Our findings are consistent with previous preference studies. In a European survey of 1,507 patients with AF, 80.7% of patients expressed a preference for taking anticoagulation medication once daily compared with only 7.6% who preferred a twice-daily regimen [11]. Twice-daily dosing frequency was also identified as a barrier to treatment adherence in an Italian study of 525 patients treated with VKAs who were assessed for switching to NOACs [24]. In another preference study conducted in Germany, Switzerland, and Sweden using a DCE approach, frequency of administration also prevailed as the most important treatment attribute among other regimen-related characteristics comparing VKAs and NOACs [25].

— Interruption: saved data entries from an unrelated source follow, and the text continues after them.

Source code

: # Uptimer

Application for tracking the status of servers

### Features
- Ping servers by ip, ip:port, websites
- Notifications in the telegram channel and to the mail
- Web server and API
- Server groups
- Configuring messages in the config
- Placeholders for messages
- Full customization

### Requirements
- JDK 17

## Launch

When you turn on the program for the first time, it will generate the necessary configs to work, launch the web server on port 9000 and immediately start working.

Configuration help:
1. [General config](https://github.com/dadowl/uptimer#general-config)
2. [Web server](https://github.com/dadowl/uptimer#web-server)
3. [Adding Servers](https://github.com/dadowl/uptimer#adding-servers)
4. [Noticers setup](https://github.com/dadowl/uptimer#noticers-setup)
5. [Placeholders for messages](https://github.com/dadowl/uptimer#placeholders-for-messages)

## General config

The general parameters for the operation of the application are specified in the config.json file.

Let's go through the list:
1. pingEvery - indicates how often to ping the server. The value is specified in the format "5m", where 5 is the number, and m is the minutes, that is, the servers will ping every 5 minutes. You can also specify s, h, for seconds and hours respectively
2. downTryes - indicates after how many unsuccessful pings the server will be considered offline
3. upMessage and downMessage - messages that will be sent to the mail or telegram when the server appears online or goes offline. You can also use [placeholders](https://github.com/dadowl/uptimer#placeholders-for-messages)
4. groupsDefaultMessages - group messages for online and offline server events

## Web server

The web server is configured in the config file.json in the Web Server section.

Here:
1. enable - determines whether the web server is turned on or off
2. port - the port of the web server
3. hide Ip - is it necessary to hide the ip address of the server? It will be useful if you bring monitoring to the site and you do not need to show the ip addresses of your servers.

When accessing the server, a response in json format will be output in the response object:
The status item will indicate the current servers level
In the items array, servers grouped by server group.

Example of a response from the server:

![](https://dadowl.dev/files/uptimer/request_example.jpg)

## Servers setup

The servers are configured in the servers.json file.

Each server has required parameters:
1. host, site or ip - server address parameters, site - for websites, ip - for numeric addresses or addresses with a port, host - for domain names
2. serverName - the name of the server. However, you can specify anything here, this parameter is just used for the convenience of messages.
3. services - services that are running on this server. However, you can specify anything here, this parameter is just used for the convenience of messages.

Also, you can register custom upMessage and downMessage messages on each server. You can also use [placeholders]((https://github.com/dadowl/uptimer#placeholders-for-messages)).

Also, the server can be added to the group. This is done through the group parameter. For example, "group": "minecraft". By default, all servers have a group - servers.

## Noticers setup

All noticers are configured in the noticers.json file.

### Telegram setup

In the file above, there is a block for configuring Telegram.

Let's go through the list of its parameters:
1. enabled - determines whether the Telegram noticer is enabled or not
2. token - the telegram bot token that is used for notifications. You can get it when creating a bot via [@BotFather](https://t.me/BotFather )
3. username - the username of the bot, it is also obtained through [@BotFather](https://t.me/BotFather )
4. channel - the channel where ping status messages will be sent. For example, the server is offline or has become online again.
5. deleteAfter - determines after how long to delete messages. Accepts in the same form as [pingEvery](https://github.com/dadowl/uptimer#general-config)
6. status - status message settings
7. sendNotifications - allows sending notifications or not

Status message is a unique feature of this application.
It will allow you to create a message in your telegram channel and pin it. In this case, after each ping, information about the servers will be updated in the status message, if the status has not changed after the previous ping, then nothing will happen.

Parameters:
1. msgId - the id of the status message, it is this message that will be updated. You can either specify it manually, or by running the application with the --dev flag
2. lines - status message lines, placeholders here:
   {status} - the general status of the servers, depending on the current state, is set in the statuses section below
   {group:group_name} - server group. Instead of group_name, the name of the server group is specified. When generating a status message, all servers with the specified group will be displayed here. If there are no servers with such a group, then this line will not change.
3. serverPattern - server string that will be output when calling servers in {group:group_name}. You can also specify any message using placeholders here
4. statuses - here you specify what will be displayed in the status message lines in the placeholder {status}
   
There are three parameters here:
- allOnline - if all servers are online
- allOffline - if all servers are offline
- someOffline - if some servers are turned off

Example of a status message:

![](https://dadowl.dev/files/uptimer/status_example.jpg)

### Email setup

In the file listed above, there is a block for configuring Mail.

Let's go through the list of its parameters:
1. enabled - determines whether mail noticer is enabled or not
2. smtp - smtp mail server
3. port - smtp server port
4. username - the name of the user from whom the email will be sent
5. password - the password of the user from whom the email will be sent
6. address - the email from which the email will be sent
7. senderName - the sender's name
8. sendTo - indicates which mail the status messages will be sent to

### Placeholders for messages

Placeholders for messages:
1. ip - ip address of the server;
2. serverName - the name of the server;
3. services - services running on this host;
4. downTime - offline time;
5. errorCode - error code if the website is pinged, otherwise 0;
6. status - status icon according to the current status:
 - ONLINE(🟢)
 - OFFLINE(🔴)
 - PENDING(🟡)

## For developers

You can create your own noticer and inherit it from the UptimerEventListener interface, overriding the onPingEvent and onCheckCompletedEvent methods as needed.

We acknowledge some limitations of our study. Selection bias arising from differences in patient characteristics between those willing to participate in the study and those who declined to participate cannot be ruled out. The information presented to patients in the DCE is a simplification of reality, and it is possible that unobserved attributes influenced the decisions of patients. While the DCE can be perceived as a complex approach for both interviewers and patients, the interviewers in our study were intensively trained and supported by a guideline on how to design a hypothetical atmosphere within the experiment. Furthermore, the choice situations were visualized and made available to participants.

5. Conclusions

This study showed that patients primarily prefer a once-daily NOAC regimen. Individual preferences should be considered for the initiation and long-term treatment of AF patients as this may result in improved treatment adherence and consequently better effectiveness and safety in routine clinical practice.